• partage google

Perméabilité entre vie privée et vie professionnelle : le rôle des NTIC

Le rôle des Nouvelles Technologies de l’Information et de la Communication dans la perméabilité des frontières entre vie privée et vie professionnelle : comment encadrer leurs utilisations ?

Dans cet atelier proposé lors du colloque du 29 mars 2016, sur "Quelles qualités de vie au travail ?", Lydie Recorbet, chargée de mission RH à l’ORSE*, rappelle comment l’introduction des NTIC réinterroge fortement l’organisation des entreprises et le management.

Les avantages des outils numériques ne sont plus à démontrer : rapides, écrits, dotés d’une mémoire extérieure, d’une apparente facilité d’utilisation, à destination d’une ou de plusieurs personnes et asynchrones (pour le mail). Cependant, les contraintes inhérentes à leur utilisation ne sont pas moins nombreuses : ils peuvent induire surcharge de travail, urgence et stress, dépersonnalisation des relations et aplanissement de la hiérarchie.
Ces pratiques numériques influent également sur la cohésion sociale : les employés peuvent en effet se sentir démunis face à des flots d’instruction qu’ils ne peuvent discuter ou questionner. Le manque de communication directe peut induire une incompréhension des instructions. Les flux d’information peuvent être remontés à tout moment et donnent lieu à une surveillance accrue des employés : désormais les « n+1 » ont un rôle de reporting et de supervision par système informatique. Ils managent aussi des équipes de plus en plus importantes.

Face à ce constat, le droit à la déconnexion s’impose aujourd’hui à la plupart des entreprises : pour exemple, les heures passées à la consultation et à la rédaction des courriels ont pu être reva-lorisées en heures supplémentaires dans certains cas. Mais ce droit n’est pas facile à mettre en oeuvre.

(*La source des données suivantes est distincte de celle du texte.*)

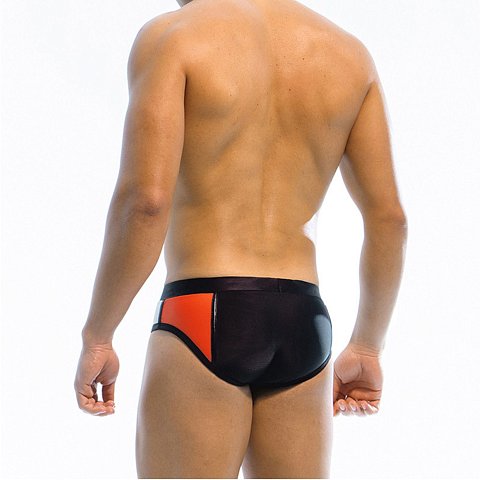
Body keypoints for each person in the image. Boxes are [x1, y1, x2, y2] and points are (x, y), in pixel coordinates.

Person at [74, 0, 408, 477]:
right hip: (304, 321)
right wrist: (368, 346)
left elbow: (145, 203)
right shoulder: (349, 55)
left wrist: (99, 334)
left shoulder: (174, 37)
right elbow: (390, 220)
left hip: (202, 310)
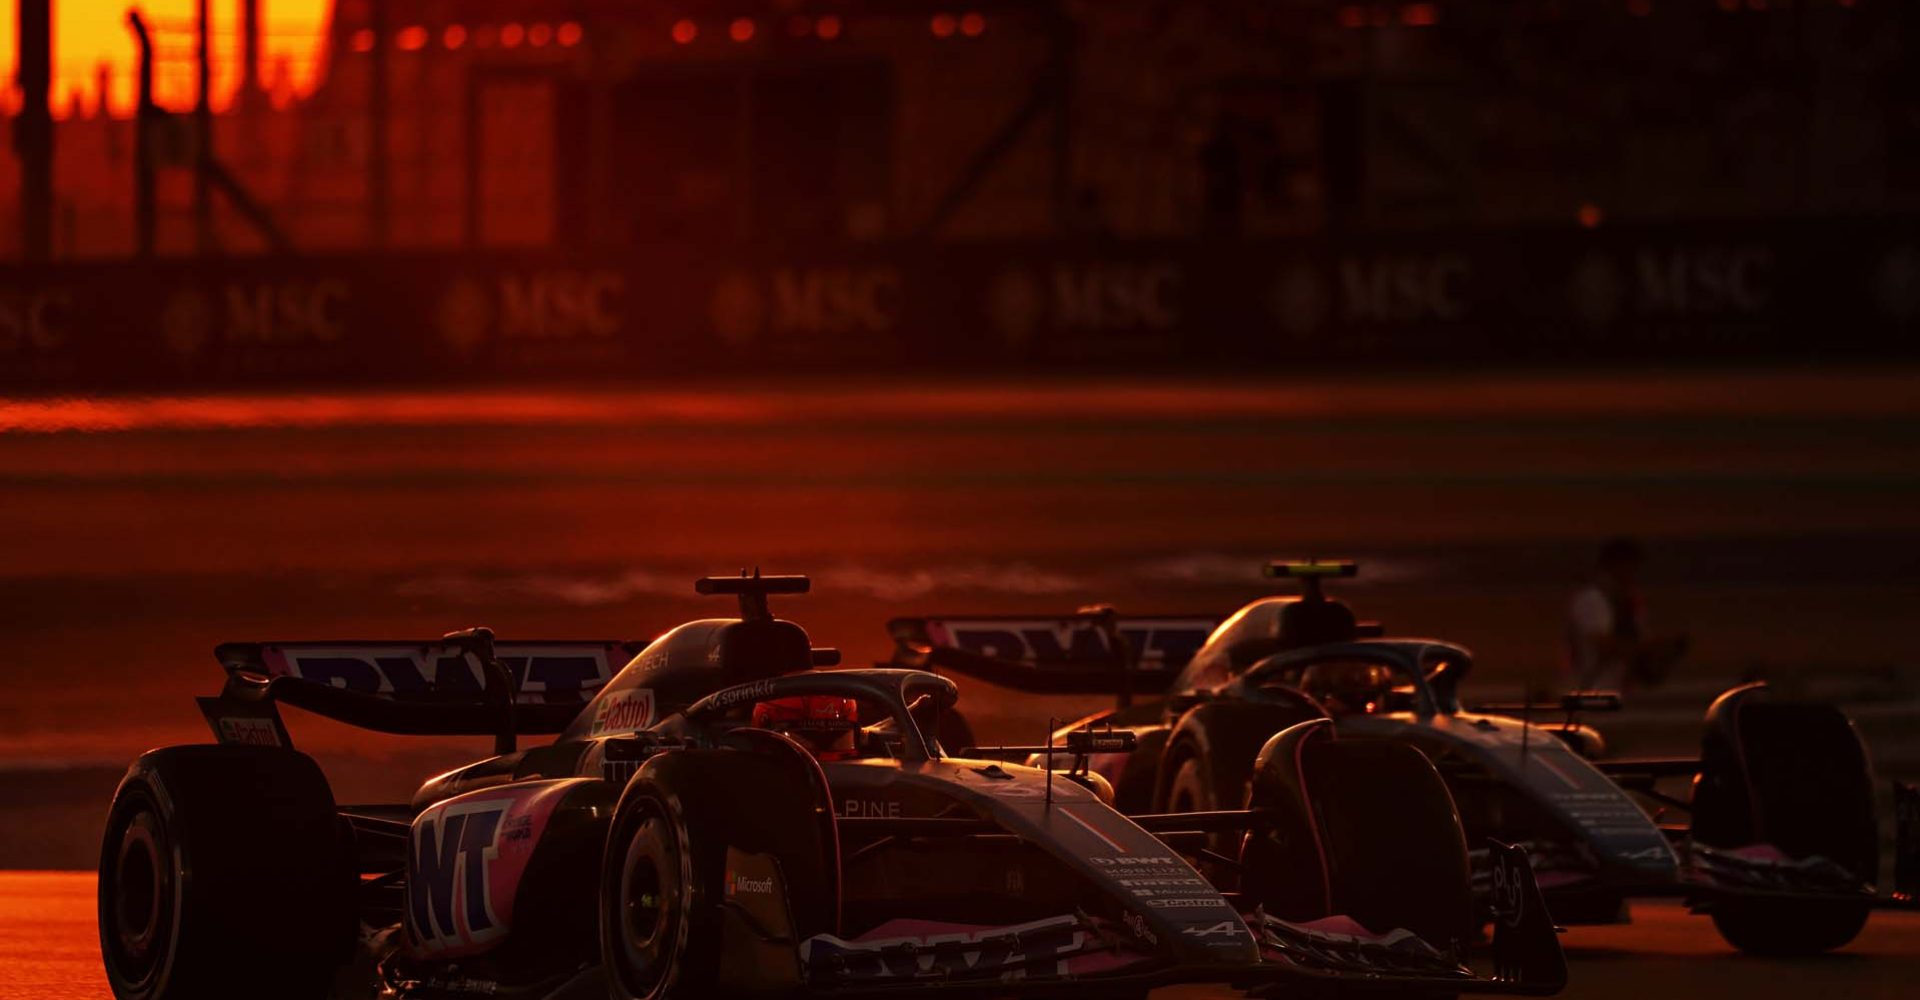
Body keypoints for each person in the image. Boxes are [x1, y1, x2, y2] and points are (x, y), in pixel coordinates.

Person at [1564, 538, 1688, 694]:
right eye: (1629, 566)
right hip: (1594, 689)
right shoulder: (1592, 599)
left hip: (1621, 688)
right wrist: (1650, 648)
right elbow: (1603, 646)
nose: (1633, 573)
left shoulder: (1629, 601)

Quelle est en effet la responsabilité de l’entreprise ? Quelle est la responsabilité des salariés ? La porosité entre les sphères privées et professionnelles se situe bien sur deux dimensions : temporelle et géographique.

La notion de charge de travail est également une donnée fondamentale dans cette problématique : comment pouvoir la mesurer désormais ? Ces outils permettent de travailler en dehors du bureau et des « horaires normaux ». De plus, la charge de travail dépend aussi du ressenti de chaque salarié. Certains salariés peuvent avoir peur de la sous-charge de travail, de l’isolement. Enfin, l’évolution constante des outils numériques et de leurs usages sont pour certains incontournables (la génération des digital natives n’envisage pas du tout ces outils numériques comme un problème). 
Cependant ce droit à la déconnexion trouve aujourd’hui dans les entreprises des applications concrètes, formalisant des engagements soit sous forme de chartes, soit sous forme d’accords visant à sensibiliser à tous les niveaux, à mieux former aux outils de communication numériques, à restreindre techniquement l’accès à distance des collaborateurs, à mieux réguler le volume de courriels échangés dans l’entreprise.

  • Quelques exemples mis en place par certaines entreprises :
  • laisser les téléphones portables à l’entrée de la salle de réunion
  • prévoir des fenêtres « pop up » spécifiques précédant l’envoi de courriels « Il est 20h. est-il vraiment utile d’envoyer ce courriel maintenant ? »
  • désigner une personne de confiance qui reçoit et gère vos mails en votre absence pour congés ou maladie,
  • établir des règles de civilité : attention à la forme des messages, ne pas mettre en copie de mails tout le monde...
  • afficher la priorité du mail,
  • prévoir des objets précis : pour lecture, pour avis etc.
  • organiser des journées sans e-mail
  • etc.


Les acteurs-relais incontournables de ces nouvelles problématiques dans l’entreprise sont à citer : la médecine du travail pour déceler les signes graves de stress, les instances de représentants du personnel, le management de proximité et intermédiaire qu’il faut outiller et mieux accompagner. Il est à noter que les dirigeants eux-mêmes se doivent d’être exemplaires.

*Observatoire de la Responsabilité sociale des Entreprises
Association professionnelle, consultée par les entreprises, l’ORSE se positionne comme un « observatoire de bonnes pratiques » et a publié plusieurs travaux à ce sujet à l’issue de nombreux groupes de travail téléchargeables sur internet.